Comment by gessha

11 days ago

But why exactly does it have to be on an append-only ledger where transactions are processed/validated for a fee? Why can’t it be a more conventional transaction processor like VISA on top of the banking system?

Because conventional transaction processors can be compelled to shut off payments to publishers whose content offends the powerful. Just look at what happened to wikileaks.

  • Seriously. Conventional transaction processors are the problem, not the solution. They can pick favorites and shut off payments for non-favorites, change their TOS, hit you with surprise transaction fees, randomly suspend your account, insert middlemen, etc. etc.

  • Crypto is not going to save you there. If some country like India wants to ban content from some publishers, they can do so by just asking their ISPs to ban all traffic to said publishers. Whether the publisher accepts micropayments on crypto rails or conventional rails is immaterial. They are not going to be able to distribute their content anymore and hence not get paid either.

Because Visa doesn't (hasn't) wanted to do microtransactions, ever, since the beginning of the internet.

  • You still don't need cryptocurrencies.

    You just need a middleman that aggregates micropayments into large enough amounts to work with non-micropayment systems.
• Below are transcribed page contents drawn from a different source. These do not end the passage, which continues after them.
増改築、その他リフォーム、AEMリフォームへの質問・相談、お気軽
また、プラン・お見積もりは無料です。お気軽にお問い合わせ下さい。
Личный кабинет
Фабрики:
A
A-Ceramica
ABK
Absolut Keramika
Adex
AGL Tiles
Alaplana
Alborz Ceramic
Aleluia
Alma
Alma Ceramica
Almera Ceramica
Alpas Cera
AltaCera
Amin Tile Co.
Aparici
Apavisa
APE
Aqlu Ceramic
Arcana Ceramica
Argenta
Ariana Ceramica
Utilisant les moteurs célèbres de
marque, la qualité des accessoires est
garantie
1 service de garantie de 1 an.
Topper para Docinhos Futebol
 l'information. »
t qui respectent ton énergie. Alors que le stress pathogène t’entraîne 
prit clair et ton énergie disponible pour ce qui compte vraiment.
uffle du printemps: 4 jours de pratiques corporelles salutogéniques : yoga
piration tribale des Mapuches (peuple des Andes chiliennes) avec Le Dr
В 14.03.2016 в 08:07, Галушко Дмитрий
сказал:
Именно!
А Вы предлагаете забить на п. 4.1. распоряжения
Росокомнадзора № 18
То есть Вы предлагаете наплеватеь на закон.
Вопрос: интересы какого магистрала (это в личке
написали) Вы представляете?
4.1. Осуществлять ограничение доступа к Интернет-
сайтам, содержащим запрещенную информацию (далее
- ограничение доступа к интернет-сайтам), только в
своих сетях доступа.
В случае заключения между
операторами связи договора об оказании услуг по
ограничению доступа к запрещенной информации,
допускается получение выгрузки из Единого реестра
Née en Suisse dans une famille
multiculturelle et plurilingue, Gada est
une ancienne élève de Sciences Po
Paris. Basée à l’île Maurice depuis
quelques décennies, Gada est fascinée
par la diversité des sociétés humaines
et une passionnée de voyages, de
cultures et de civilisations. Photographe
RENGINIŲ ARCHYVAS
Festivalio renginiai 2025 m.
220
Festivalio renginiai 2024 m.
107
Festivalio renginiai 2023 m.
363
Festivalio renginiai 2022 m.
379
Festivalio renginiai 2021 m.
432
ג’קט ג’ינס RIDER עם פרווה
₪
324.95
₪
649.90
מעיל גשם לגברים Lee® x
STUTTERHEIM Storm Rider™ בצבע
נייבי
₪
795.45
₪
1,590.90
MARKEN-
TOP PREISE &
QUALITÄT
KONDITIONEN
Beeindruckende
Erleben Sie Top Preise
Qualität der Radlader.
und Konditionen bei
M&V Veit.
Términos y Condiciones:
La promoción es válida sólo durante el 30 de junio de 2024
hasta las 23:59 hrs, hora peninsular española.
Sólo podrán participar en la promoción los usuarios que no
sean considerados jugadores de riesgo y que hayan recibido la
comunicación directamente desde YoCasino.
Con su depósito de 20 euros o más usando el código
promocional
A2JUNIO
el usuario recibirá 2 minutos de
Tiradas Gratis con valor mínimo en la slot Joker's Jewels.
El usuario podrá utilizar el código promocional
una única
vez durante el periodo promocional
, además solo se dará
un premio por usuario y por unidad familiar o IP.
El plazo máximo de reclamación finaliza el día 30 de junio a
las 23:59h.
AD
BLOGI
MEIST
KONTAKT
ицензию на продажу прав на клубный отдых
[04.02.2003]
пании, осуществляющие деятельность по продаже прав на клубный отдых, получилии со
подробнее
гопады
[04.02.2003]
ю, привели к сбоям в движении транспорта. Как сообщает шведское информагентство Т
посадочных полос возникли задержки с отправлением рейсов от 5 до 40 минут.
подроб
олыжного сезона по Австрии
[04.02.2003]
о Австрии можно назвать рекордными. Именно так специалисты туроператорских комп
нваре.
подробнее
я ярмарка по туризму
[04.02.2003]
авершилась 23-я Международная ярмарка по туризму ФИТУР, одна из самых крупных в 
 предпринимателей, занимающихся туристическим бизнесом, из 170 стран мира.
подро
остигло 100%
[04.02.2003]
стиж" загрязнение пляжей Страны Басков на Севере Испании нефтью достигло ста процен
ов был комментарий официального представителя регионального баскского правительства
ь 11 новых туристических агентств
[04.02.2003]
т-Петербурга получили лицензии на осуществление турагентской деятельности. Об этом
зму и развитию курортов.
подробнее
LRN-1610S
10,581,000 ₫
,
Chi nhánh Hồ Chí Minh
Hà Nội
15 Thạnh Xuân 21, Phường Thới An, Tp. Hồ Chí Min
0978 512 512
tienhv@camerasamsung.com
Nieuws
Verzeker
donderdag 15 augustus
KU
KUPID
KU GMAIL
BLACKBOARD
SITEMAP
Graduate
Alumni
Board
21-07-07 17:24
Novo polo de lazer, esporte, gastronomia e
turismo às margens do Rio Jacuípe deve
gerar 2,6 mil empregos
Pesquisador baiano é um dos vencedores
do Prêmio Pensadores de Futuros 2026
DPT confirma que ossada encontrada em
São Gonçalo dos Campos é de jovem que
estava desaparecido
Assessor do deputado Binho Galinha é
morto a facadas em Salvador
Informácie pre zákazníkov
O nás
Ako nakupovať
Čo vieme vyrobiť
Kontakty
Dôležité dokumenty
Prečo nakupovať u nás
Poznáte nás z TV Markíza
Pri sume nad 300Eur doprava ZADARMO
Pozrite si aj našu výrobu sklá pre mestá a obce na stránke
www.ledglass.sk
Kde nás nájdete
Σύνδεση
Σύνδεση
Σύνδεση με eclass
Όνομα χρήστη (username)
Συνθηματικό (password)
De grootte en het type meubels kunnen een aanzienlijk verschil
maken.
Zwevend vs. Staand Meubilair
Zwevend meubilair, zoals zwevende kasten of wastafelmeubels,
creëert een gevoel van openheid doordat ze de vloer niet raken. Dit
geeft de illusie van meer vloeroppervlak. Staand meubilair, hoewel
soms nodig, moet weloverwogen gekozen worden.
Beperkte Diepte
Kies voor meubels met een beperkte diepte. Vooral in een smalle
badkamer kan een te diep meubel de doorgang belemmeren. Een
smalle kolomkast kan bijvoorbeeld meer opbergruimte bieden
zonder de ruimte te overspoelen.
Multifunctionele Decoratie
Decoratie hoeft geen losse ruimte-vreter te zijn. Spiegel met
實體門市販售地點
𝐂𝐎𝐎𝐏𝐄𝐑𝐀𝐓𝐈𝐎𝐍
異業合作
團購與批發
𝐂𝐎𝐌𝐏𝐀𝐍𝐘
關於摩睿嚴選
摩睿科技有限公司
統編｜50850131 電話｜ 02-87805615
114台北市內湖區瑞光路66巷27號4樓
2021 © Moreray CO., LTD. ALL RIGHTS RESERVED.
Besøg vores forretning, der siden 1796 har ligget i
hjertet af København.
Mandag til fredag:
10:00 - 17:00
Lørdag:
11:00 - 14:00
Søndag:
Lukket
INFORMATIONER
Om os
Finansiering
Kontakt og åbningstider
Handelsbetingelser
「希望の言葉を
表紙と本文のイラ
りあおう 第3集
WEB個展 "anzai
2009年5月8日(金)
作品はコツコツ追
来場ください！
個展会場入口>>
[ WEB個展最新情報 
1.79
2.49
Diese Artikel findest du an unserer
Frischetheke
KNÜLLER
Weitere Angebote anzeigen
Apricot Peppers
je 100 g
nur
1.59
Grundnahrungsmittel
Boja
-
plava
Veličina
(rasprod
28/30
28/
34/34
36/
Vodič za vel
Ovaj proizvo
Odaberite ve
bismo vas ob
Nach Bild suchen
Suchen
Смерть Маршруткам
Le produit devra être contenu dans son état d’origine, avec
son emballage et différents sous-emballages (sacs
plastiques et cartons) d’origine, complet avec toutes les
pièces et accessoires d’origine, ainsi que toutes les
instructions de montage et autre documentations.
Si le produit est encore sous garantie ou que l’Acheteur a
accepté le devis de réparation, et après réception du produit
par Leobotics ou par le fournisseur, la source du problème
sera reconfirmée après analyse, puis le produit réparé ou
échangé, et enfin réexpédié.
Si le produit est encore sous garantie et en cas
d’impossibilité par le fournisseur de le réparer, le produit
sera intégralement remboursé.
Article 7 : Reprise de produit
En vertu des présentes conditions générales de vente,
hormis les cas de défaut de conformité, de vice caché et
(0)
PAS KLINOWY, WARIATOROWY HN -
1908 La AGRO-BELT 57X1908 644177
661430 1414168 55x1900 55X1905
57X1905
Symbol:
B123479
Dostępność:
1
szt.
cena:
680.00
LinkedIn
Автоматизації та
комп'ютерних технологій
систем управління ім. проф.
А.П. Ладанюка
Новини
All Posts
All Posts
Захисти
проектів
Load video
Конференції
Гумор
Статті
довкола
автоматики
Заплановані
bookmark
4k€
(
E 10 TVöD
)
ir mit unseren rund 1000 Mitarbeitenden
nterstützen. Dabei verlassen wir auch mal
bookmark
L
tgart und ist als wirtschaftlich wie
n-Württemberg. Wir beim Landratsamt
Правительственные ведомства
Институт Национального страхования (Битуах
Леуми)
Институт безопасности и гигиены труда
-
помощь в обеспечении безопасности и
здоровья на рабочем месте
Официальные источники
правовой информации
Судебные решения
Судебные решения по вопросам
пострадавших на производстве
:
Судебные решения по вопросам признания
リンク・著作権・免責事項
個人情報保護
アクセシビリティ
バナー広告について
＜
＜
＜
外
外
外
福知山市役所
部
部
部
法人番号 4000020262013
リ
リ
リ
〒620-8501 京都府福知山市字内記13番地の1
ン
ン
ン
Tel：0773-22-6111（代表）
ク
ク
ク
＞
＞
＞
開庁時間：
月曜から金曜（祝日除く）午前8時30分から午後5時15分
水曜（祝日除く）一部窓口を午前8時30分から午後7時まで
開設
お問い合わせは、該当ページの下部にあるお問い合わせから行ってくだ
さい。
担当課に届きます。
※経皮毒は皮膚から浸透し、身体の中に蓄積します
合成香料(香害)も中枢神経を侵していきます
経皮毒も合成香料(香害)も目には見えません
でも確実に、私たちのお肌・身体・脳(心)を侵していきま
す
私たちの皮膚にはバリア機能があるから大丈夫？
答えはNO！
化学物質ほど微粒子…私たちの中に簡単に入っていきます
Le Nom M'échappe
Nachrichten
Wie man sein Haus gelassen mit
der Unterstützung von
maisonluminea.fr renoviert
    Some might object to having to get middlemen involved, but the thing is that even with cryptocurrency payments you are going to need middlemen because the web is international.

    If your website is directly charging crawlers to crawl and you get crawled and paid by any crawler from another country, congratulations! You are now engaged directly in international trade and have a whole slew of regulations to deal with, probably from both your country and the country the crawler is from.

    If you go through a middleman you can structure things so it is the middleman that is buying crawler access from you. Pick a middleman in your country (or anywhere in the EU of you are in the EU) and most of your regulatory headaches go away.

    • A middleman is not strictly required for cryptocurrencies. Regulations around them and how international transactions are taxed will depend on each country, just like anything else. These matters can be handled by lawyers and accountants as usual.

      While I agree that cryptocurrencies are not strictly required for this, the infrastructure already exists to support micropayments, and is well understood and trusted. What infrastructure could support the same use cases for fiat micropayments? Would it be as low friction to setup and use as cryptocurrencies are today? Would it be decentralized and not depend on a single company?

      I'm as tired as anyone else about the cryptocurrency hype and the charlatans and scammers it has enabled. But I also think it's silly to completely ignore the technology and refuse to acknowledge that it has genuine use cases that no other system is well suited for. Micropayments and powering novel business models on the web is one clear example of that.

      1 reply →

    • "I" pick a middleman like VISA and my regulatory headaches begin with THEIR policies on top of regulatory headaches.